**Dataset content**
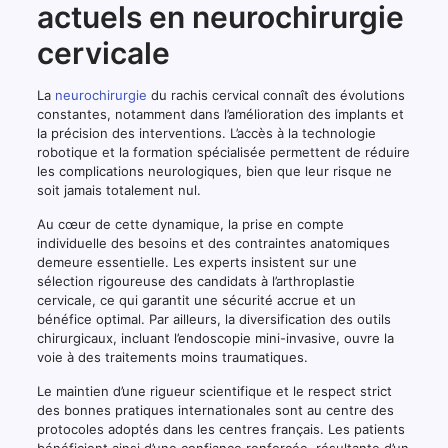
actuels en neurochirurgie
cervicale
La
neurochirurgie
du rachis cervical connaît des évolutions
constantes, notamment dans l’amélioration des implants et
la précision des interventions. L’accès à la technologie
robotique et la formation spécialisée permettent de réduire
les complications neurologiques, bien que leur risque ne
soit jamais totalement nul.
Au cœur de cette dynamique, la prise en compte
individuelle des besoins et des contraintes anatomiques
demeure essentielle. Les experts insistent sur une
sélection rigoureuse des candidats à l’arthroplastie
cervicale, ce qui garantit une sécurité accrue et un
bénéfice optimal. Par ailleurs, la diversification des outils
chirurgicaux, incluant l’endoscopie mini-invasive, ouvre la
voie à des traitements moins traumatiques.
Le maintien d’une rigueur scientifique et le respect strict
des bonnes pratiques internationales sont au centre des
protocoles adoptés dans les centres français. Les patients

* * *

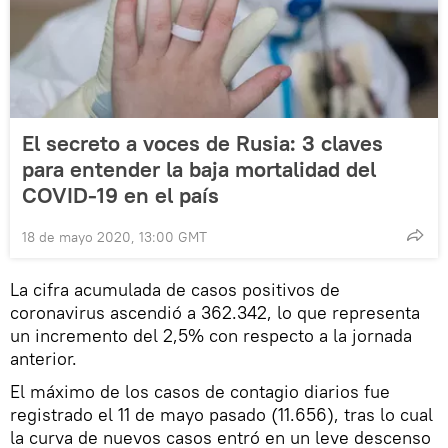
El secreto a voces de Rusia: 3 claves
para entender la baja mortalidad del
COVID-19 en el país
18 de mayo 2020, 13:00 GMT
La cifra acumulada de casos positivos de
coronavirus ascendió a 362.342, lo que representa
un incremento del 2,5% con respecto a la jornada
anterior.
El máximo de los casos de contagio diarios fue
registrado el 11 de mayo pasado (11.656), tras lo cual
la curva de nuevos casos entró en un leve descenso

**Work instruction**
In the listing above, find the line with "chirurgicaux, incluant l’endoscopie" and the line with "protocoles adoptés dans"; output exactly those lines and all lines between them.

**Answer for this exercise**
chirurgicaux, incluant l’endoscopie mini-invasive, ouvre la
voie à des traitements moins traumatiques.
Le maintien d’une rigueur scientifique et le respect strict
des bonnes pratiques internationales sont au centre des
protocoles adoptés dans les centres français. Les patients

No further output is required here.